Cake Mechanics Tool Bag
Separate tools into three groups when packing:
1. Interchangeable Attachment System “The Matrix”
Cordless Drill: Drills at different speeds and with a variety of assorted drill bits.
Lithium Battery and Charger: One spare always fully charged battery to avoid waiting time while recharging.
Driver: Drives all screws and bolts into wood or metal. Equipped with an adjustable clutch that ensures no over forced power which can snap off screw heads when tightened too much.
Jig Saw: Precision cuts for funky patterns, tight curves, or rounded corners on platforms or baseboards.
Circular Saw: Perfect for long, straight cuts through large and thin wooden boards.
Fine Saw and Sanding Pad: The ultimate solution for the hard to reach places. The L-shaped saw blade will come in handy in many situations. Also equips with an inner exchangeable sanding pad for the smooth finish look of baseboards.
Zip Lock: Storage and safekeeping of different blades, spare parts, and other attachments and accessories.
2. Tools Attachment Sets and Hardware
Drill Bits: A full set of wood and metal drill bits. One set of paddle bits for larger holes and a hole saw set for large diameter PVC pipe openings.
Screw Tips: One set of a large variety of screw tips from Phillips to flat and square to a hexagon.

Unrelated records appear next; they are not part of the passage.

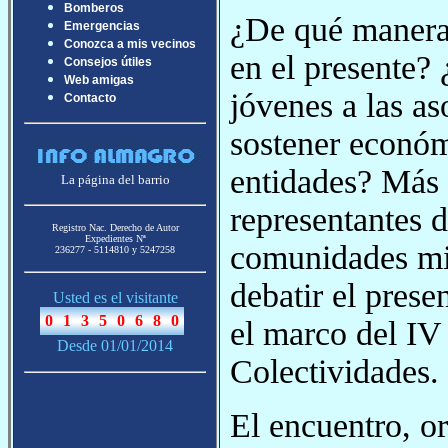
Bomberos
¿De qué manera 
Emergencias
Conozca a mis vecinos
en el presente?
Consejos útiles
Web amigas
jóvenes a las a
Contacto
sostener económ
entidades? Más 
La página del barrio
representantes d
Registro Nac. Derecho de Autor
Expedientes Nª
comunidades mig
236277 - 5114810 y 5247258
debatir el prese
Usted es el visitante
el marco del IV
Desde 01/01/2014
Colectividades.
El encuentro, o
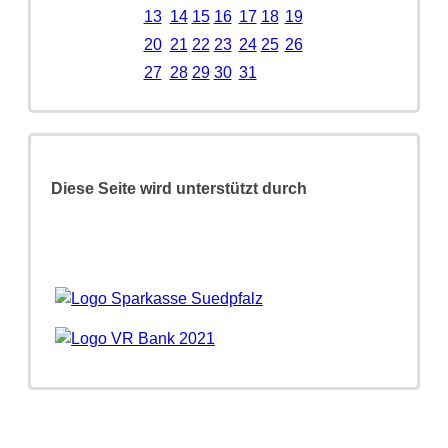
13
14
15
16
17
18
19
20
21
22
23
24
25
26
27
28
29
30
31
Diese Seite wird unterstützt durch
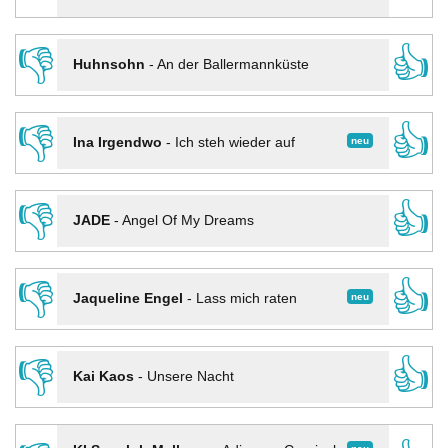
👎
👍
Huhnsohn
-
An der Ballermannküste
👎
👍
neu
Ina Irgendwo
-
Ich steh wieder auf
👎
👍
JADE
-
Angel Of My Dreams
👎
👍
neu
Jaqueline Engel
-
Lass mich raten
👎
👍
Kai Kaos
-
Unsere Nacht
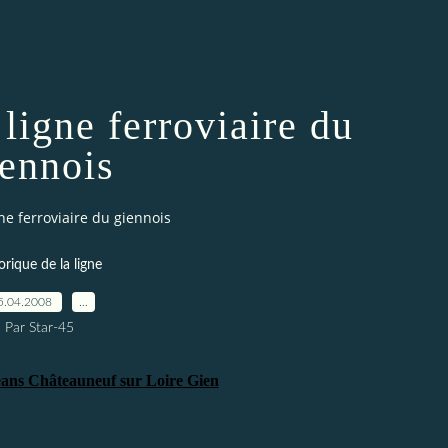
 ligne ferroviaire du
iennois
gne ferroviaire du giennois
orique de la ligne
5.04.2008
…
Par Star-45
léans Châteauneuf sur Loire Gien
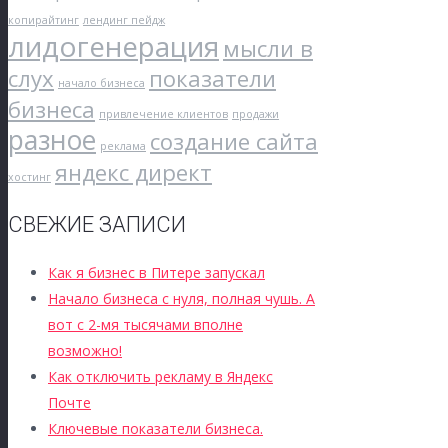
копирайтинг
лендинг пейдж
лидогенерация
мысли в
слух
показатели
начало бизнеса
бизнеса
привлечение клиентов
продажи
разное
создание сайта
реклама
яндекс директ
хостинг
СВЕЖИЕ ЗАПИСИ
Как я бизнес в Питере запускал
Начало бизнеса с нуля, полная чушь. А
вот с 2-мя тысячами вполне
возможно!
Как отключить рекламу в Яндекс
Почте
Ключевые показатели бизнеса.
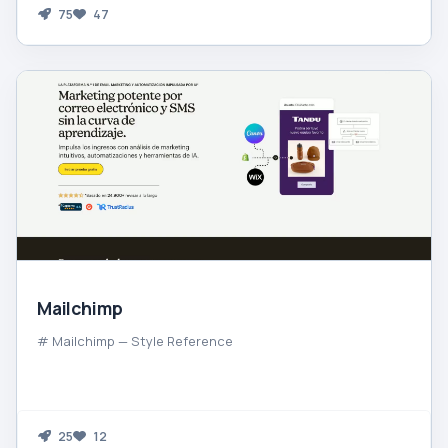
75
47
Mailchimp
# Mailchimp — Style Reference
25
12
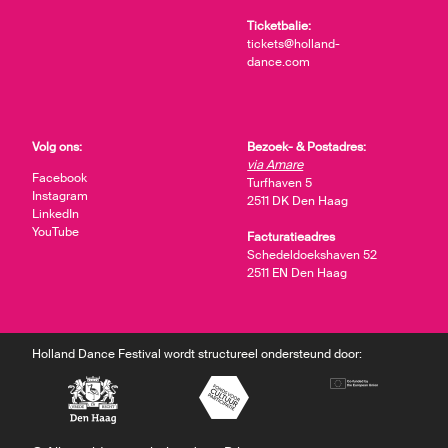
Ticketbalie:
tickets@holland-
dance.com
Volg ons:
Bezoek- & Postadres:
via Amare
Facebook
Turfhaven 5
Instagram
2511 DK Den Haag
LinkedIn
YouTube
Facturatieadres
Schedeldoekshaven 52
2511 EN Den Haag
Holland Dance Festival wordt structureel ondersteund door:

Clamps: Perfect to secure glued pieces and to hold different things in place. Also used to clamp down a straight edge to use as a guide for the saw to make precision cuts.
Measuring Tape: Used for all measurements.
Pliers: One pair of vice-grips. Adjustable, to fit any size, and the ability to lock tight.
Pipe Cutter: Adjustable copper pipe cutter for all sizes.
Screws and Bolts: A variety box with different size screws and bolts, nuts and washers.
Drop Cloth: For protection against sawdust and to cover up things.
3. Glues, Epoxies, and Tape
Glue Gun: A must in any cake artist’s tool kit. Used for multiple materials and in many situations.
Super Glue: Quick fix solution. Fast results and good bondage.
Epoxy: A two-part component glue that when mixed and activated will bond any material together. Very strong bondage and quick cure time.
Tape: Standard electrical tape for any and many purposes.